Skip to content

Yesterday, Today, & Tomorrow

Pipestone Flyer

When we are young, we have a lot more tomorrows than yesterdays and as we age that reverses and, eventually, we find ourselves with a lot more yesterdays than tomorrows. But the one constant is today. Today is the day we learn to take our first steps, tomorrow is the day when we will run. Today is the day we speak for the first time, tomorrow is when we will write a book. Today we enter school for the first time, tomorrow we will graduate. Today is the first day of work, tomorrow is when we retire.

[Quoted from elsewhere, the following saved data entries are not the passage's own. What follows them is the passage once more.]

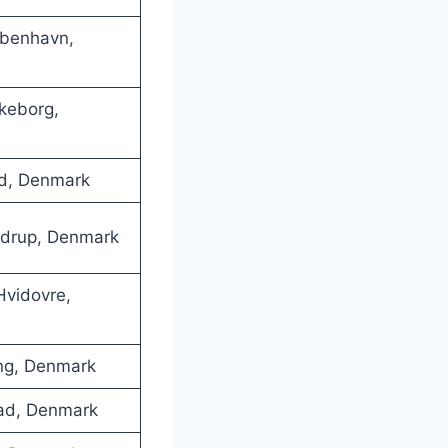
benhavn,
lkeborg,
ød, Denmark
ndrup, Denmark
vidovre,
ing, Denmark
ad, Denmark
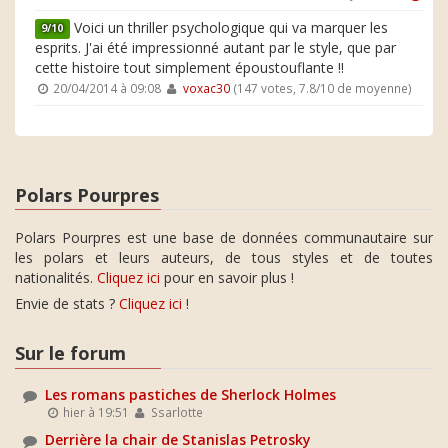
Voici un thriller psychologique qui va marquer les
9/10
esprits. J'ai été impressionné autant par le style, que par
cette histoire tout simplement époustouflante !!
20/04/2014 à 09:08
voxac30
(147 votes, 7.8/10 de moyenne)
Polars Pourpres
Polars Pourpres est une base de données communautaire sur
les polars et leurs auteurs, de tous styles et de toutes
nationalités.
Cliquez ici
pour en savoir plus !
Envie de stats ?
Cliquez ici
!
Sur le forum
Les romans pastiches de Sherlock Holmes
hier à 19:51
Ssarlotte
Derrière la chair de Stanislas Petrosky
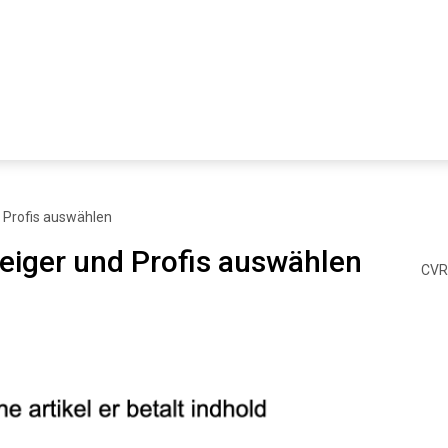
d Profis auswählen
teiger und Profis auswählen
CVR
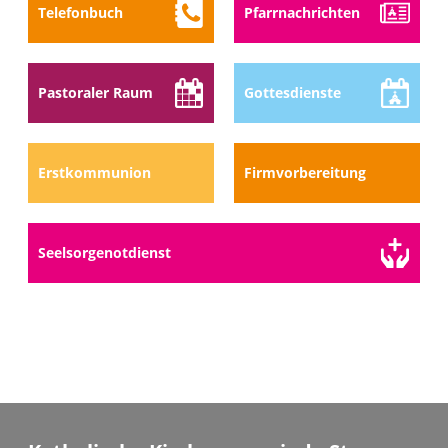
Telefon­buch
Pfarr­nach­richten
Pastoraler Raum
Gottes­dienste
Erstkommunion
Firmvorbereitung
Seelsorge­notdienst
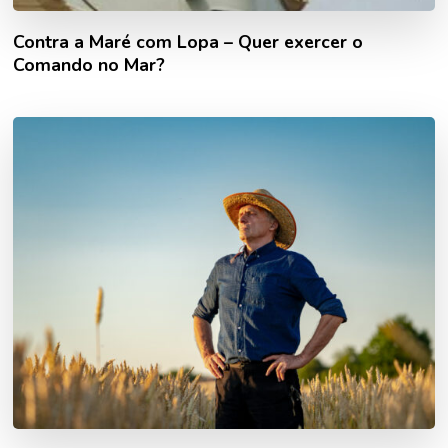
Contra a Maré com Lopa – Quer exercer o
Comando no Mar?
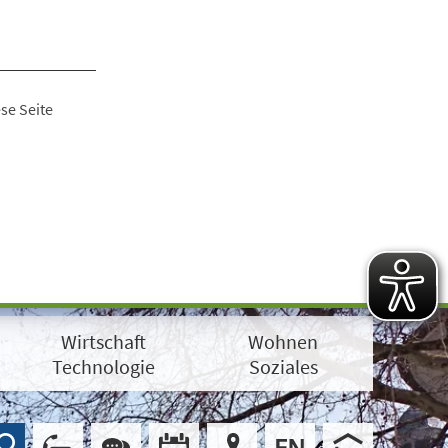
se Seite
Wirtschaft
Wohnen
Technologie
Soziales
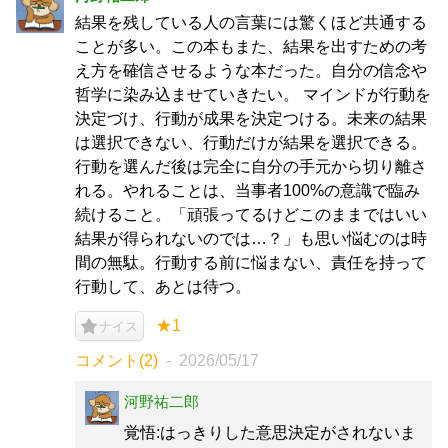
結果を残している人の言葉には驚くほど共通する
ことが多い。この本もまた、結果を出すための考
え方を確信させるような本だった。自分の信念や
哲学に染み込ませていきたい。 マインドが行動を
決定づけ、行動が成果を決定つける。未来の結果
は選択できない、行動だけが結果を選択できる。
行動を選んだ後は完全に自分の手元から切り離さ
れる。やれることは、当事者100%の意識で臨み
続けること。「頑張ってるけどこのままではいい
結果が得られないのでは…？」も思い悩むのは時
間の無駄。行動する前に悩まない、責任を持って
行動して、あとは待つ。
★1
ナイス
コメント(2)
2026/05/17
河野祐二郎
覚悟:はっきりした意思決定がされないま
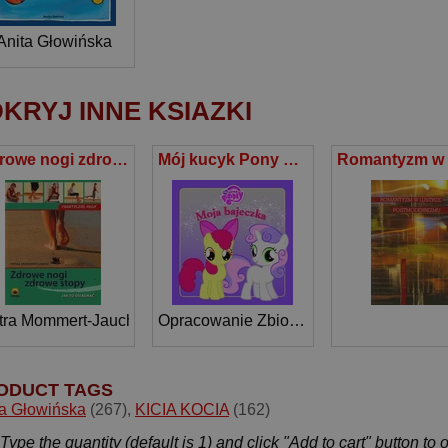
Anita Głowińska
KRYJ INNE KSIAZKI
Zdrowe nogi zdrowe stopy Jak to osiągnąć
Mój kucyk Pony Znaczkowa liga
tra Mommert-Jauch
Opracowanie Zbiorowe
ODUCT TAGS
ta Głowińska
(267)
,
KICIA KOCIA
(162)
Type the quantity (default is 1) and click "Add to cart" button to 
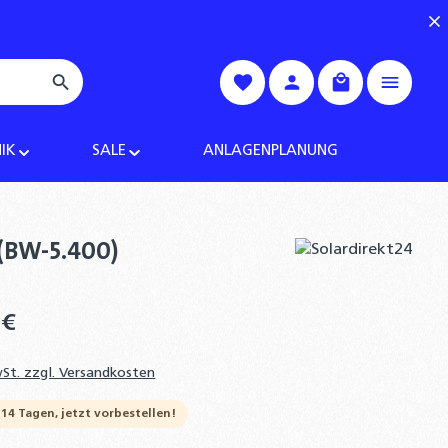
Warenkorb enth
IK
SALE
ANLAGENPLANUNG
 (BW-5.400)
 €
wSt. zzgl. Versandkosten
 14 Tagen, jetzt vorbestellen!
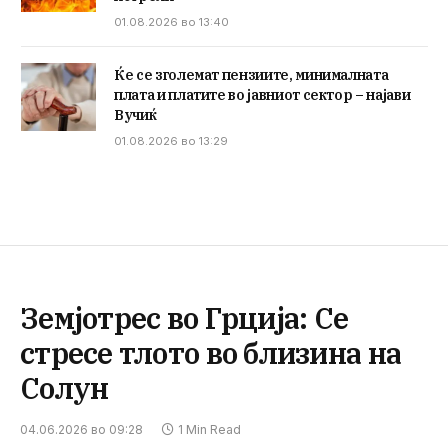
01.08.2026 во 13:40
Ќе се зголемат пензиите, минималната
плата и платите во јавниот сектор – најави
Вучиќ
01.08.2026 во 13:29
Земјотрес во Грција: Се
стресе тлото во близина на
Солун
04.06.2026 во 09:28
1 Min Read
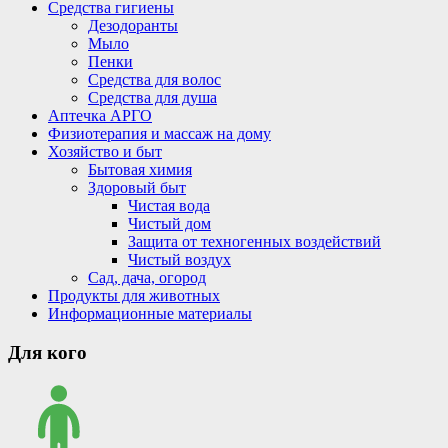
Средства гигиены
Дезодоранты
Мыло
Пенки
Средства для волос
Средства для душа
Аптечка АРГО
Физиотерапия и массаж на дому
Хозяйство и быт
Бытовая химия
Здоровый быт
Чистая вода
Чистый дом
Защита от техногенных воздействий
Чистый воздух
Сад, дача, огород
Продукты для животных
Информационные материалы
Для кого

We use the experiences of yesterday to make our ‘todays’ a little easier with the hope of making our tomorrows better. Ancient cultures knew the value that elders contributed to society, for they knew that was where the wealth of yesterday resided.

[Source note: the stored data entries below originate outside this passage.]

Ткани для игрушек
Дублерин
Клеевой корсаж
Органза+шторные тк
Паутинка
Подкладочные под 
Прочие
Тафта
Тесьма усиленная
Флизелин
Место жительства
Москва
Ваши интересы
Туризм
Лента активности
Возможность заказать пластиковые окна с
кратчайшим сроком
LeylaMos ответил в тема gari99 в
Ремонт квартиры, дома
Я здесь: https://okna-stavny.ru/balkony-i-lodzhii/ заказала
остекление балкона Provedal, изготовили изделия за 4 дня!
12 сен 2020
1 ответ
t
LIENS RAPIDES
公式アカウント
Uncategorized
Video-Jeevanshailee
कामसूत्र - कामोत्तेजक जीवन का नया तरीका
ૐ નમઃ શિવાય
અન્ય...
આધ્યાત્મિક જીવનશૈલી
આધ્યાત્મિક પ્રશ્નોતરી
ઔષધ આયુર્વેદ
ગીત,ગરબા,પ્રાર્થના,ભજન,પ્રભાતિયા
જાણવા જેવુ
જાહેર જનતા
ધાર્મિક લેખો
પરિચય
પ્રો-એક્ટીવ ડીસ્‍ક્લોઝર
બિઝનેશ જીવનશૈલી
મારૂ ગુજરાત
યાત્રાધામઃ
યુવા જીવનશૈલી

The trouble with yesterdays is that sometimes they can restrict what we do today and thus affect our tomorrows. As a young teacher, and later as a new school administrator, we were often told, “We don’t do that here.” When asked why, many times the reply was, “well, we did it once and it didn’t work out.” In every case the school had stopped growing because it based its actions totally on the experiences of their yesterdays and didn’t use their todays to improve for tomorrow.

The trick is to use the experiences from our yesterdays to improve our todays to improve our tomorrows and not get stuck in repeating our yesterdays. Many school divisions have adapted policies that see their principals transferred every three to five years. This is to insure that the principals do not get into a rut and to provide them with new tomorrows where they can flourish. Larger school divisions often do the same thing with teachers.

The trick in life is to learn from our yesterdays and not dwell on the past, which we can no longer affect. To use that knowledge today in hopes that knowledge will make our tomorrows better.

I began writing this article a couple of days ago and then Nathan Cirillo, a young solider, was murdered in Ottawa on Wednesday. Some individuals began to decry the fact that the person responsible died. My reaction was different. I was content that his tomorrows had ended. He didn’t have a tomorrow to plead his case before the courts, or a tomorrow where the media would report a trial, or a tomorrow to spend in a prison. I became more concerned about a little boy’s tomorrows without his dad.

Wednesday, our innocence, as a nation, was altered for all time and today I know that Canada will use the knowledge from yesterday to protect our tomorrows while maintaining our freedoms.